:: PROVIDED TEXT ::
He visited the carpentry workshop of South Wood, out in Aherla, run by Peter Healy who had been a friend and joinery supplier to his father Ray. He was told to feel free to scavenge around among the seconds and leftovers and “after an hour or two” he says, found the large, heavy hardwood shaker-style glazed door now happily ensconced in his Ballygarvan home.

Among the more recognisable visitors were, of course, the trio of 2021 Home of the Year judges, Hugh Wallace, Amanda Bone and Suzie McAdam, who called in November, under a cloak of secrecy, for filming for this year‘s show.

He says his home “was very much a labour of love and it really only hit me the day before filming that there would be three experts arriving to pass judgement on something I put my blood sweat and tears into.” He was ordered to make himself scarce for the visit….so he went all the way to the house next door, which so happened to be another O’Brien homestead, and spied out from an upstairs window.

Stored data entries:
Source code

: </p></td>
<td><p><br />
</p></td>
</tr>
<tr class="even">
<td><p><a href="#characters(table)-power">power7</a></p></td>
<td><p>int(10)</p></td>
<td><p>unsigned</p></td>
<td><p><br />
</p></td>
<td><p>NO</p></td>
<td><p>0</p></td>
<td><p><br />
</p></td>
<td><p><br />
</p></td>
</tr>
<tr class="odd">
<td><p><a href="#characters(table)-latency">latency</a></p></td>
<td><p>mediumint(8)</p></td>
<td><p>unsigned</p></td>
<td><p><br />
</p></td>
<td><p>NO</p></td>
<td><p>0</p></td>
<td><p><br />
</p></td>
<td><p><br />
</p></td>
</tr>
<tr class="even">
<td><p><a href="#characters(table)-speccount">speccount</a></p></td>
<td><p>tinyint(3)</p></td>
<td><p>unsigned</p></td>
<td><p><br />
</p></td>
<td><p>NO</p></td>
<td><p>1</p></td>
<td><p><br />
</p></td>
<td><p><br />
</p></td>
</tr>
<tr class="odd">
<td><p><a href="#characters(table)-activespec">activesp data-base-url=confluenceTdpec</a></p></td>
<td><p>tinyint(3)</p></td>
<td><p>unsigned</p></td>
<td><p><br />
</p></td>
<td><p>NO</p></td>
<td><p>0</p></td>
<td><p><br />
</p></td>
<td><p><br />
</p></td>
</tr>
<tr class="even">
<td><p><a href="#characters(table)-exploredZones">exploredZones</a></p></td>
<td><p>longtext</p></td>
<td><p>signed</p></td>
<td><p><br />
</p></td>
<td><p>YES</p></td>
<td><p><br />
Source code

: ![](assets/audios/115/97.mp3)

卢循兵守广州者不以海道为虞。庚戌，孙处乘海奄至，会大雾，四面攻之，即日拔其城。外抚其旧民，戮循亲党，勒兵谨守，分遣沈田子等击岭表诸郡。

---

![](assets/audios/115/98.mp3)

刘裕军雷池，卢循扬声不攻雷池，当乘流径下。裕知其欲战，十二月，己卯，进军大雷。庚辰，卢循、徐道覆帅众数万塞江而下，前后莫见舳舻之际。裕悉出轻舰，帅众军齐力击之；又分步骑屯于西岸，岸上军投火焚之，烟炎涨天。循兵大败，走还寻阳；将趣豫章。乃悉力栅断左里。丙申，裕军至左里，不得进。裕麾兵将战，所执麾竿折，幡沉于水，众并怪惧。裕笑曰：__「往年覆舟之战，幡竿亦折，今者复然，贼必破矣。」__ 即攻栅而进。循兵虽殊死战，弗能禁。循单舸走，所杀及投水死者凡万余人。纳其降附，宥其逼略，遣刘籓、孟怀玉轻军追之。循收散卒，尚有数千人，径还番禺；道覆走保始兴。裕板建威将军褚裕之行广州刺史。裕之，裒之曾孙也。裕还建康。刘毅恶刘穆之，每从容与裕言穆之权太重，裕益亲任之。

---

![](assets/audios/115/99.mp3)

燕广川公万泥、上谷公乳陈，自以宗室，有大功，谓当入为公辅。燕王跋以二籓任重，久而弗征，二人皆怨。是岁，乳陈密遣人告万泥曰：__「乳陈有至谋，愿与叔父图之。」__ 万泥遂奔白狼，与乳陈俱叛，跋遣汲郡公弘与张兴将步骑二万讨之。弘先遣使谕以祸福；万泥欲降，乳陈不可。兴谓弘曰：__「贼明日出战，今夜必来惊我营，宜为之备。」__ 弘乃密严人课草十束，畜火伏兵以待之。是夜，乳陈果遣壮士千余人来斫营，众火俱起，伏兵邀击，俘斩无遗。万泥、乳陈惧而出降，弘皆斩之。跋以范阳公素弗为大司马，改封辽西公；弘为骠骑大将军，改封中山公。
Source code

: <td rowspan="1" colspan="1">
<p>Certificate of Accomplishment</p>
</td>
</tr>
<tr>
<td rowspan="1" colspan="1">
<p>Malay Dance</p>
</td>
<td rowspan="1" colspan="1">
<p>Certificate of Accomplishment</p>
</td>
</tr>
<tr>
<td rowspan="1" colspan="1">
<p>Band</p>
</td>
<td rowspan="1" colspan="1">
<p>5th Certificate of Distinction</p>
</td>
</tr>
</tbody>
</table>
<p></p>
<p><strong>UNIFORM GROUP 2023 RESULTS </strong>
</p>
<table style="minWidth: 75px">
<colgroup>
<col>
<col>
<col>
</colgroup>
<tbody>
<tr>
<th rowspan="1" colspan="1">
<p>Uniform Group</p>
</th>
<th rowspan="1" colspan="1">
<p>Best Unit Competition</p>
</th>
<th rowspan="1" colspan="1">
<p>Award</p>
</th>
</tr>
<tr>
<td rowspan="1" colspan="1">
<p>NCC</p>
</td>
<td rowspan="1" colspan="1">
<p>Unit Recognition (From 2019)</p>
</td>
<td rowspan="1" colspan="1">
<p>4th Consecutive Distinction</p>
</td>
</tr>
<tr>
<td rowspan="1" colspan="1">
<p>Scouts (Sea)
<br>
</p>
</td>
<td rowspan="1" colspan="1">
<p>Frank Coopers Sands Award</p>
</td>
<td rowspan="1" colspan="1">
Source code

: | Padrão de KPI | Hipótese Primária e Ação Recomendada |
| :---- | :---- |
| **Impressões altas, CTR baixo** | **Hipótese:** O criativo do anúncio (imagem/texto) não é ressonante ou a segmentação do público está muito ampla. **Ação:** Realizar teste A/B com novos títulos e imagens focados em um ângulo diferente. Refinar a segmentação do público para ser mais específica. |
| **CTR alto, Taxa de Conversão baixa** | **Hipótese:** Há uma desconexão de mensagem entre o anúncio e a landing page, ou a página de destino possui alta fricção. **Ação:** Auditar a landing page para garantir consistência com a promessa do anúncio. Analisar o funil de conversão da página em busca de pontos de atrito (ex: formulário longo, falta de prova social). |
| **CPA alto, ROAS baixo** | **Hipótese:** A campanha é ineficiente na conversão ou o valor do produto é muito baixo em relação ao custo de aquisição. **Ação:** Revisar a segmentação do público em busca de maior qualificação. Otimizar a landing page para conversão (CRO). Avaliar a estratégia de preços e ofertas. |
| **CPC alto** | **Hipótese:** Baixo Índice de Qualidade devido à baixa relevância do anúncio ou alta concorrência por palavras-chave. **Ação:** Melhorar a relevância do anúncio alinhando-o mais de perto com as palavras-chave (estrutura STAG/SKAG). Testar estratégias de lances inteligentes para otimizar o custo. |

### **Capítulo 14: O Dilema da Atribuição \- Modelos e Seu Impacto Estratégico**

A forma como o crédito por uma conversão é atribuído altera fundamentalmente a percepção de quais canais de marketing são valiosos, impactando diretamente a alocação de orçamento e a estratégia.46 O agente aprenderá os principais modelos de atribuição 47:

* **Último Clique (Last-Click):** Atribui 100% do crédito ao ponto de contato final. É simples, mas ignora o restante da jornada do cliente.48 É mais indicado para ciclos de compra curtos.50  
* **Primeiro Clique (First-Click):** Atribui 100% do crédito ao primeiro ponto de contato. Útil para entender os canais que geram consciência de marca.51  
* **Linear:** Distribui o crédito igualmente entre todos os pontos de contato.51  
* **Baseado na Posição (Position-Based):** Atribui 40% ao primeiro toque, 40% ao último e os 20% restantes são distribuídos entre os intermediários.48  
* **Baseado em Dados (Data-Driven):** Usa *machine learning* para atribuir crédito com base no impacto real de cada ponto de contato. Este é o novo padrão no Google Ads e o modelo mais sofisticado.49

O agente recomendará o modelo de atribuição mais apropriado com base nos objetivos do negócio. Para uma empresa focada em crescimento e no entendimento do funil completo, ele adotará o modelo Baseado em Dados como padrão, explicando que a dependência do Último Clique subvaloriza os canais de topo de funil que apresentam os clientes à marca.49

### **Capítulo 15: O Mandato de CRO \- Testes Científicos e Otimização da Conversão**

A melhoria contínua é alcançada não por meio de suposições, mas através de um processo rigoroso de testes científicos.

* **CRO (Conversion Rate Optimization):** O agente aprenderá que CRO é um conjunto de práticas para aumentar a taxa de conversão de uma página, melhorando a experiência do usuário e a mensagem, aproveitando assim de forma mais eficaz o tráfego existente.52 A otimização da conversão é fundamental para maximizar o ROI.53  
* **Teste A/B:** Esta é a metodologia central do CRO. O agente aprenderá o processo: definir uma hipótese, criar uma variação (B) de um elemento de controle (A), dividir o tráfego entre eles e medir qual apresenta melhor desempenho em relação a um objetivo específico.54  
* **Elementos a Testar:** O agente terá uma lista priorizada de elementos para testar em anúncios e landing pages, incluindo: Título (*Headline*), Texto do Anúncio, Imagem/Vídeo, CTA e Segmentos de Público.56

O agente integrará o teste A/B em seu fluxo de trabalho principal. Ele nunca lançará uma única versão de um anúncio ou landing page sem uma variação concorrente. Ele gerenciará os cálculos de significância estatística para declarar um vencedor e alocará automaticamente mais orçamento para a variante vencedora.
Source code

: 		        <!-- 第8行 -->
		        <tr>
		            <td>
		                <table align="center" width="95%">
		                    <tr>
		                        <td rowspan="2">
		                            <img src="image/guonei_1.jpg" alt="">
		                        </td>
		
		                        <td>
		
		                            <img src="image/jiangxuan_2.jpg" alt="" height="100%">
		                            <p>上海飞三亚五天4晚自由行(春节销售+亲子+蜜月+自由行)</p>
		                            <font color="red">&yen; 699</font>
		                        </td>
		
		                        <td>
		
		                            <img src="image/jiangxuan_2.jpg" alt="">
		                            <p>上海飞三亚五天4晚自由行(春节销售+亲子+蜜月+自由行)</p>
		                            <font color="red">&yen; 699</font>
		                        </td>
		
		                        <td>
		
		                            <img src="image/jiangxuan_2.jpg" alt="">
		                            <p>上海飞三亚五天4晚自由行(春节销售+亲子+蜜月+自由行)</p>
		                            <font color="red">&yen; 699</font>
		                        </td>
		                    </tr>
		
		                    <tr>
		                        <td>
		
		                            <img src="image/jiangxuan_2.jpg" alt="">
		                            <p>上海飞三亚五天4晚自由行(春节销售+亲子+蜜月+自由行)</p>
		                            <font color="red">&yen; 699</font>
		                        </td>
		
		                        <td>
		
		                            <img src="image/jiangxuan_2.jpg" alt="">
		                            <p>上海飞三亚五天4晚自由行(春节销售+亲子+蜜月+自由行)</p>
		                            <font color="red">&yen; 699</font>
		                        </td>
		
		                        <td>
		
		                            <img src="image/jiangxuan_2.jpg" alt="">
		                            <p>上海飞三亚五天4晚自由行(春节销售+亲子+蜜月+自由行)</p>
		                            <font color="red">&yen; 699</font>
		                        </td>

:: CHECK YOUR UNDERSTANDING ::
1. Do these statements agree with the passage about the Ballygarvan home? Answer yes or no for each, quoting the words from the passage that decide it.
(a) The glazed door was found at the South Wood workshop in Aherla.
(b) The Home of the Year judges called in December.
(c) During the judges' visit, he watched from an upstairs window in the house next door.
2. Resume the passage about the Ballygarvan home, starting right after its final sentence.
The listing above comes from a different source.

:: PER-TASK ANSWERS ::
1.
(a) Yes: "He visited the carpentry workshop of South Wood, out in Aherla" and "found the large, heavy hardwood shaker-style glazed door"
(b) No: "who called in November"
(c) Yes: "he went all the way to the house next door" and "spied out from an upstairs window"

2.
All is adorned with super-healthy house plants, from the familiar spider plants to more exotic ferns and papyrus plants. The gleaming health of the plants is testament to green-fingered care, of course, and also an abundance of light.

What’s going on? Well the wall beside it moves, it’s a rolling plastered frame/wall with skirting board, on an overhead runner, which David uses to hides the fridge (“I hate looking at fridges”), sliding it back past the settle when he needs to access the fridge.

Reminders of the O’Brien clan’s building roots crop up again in Black House’s private and sheltered back garden/gravel patio, settled in the elbow or crook of the building’s two V-shaped wings with a straight link section between the two angles and with several access points.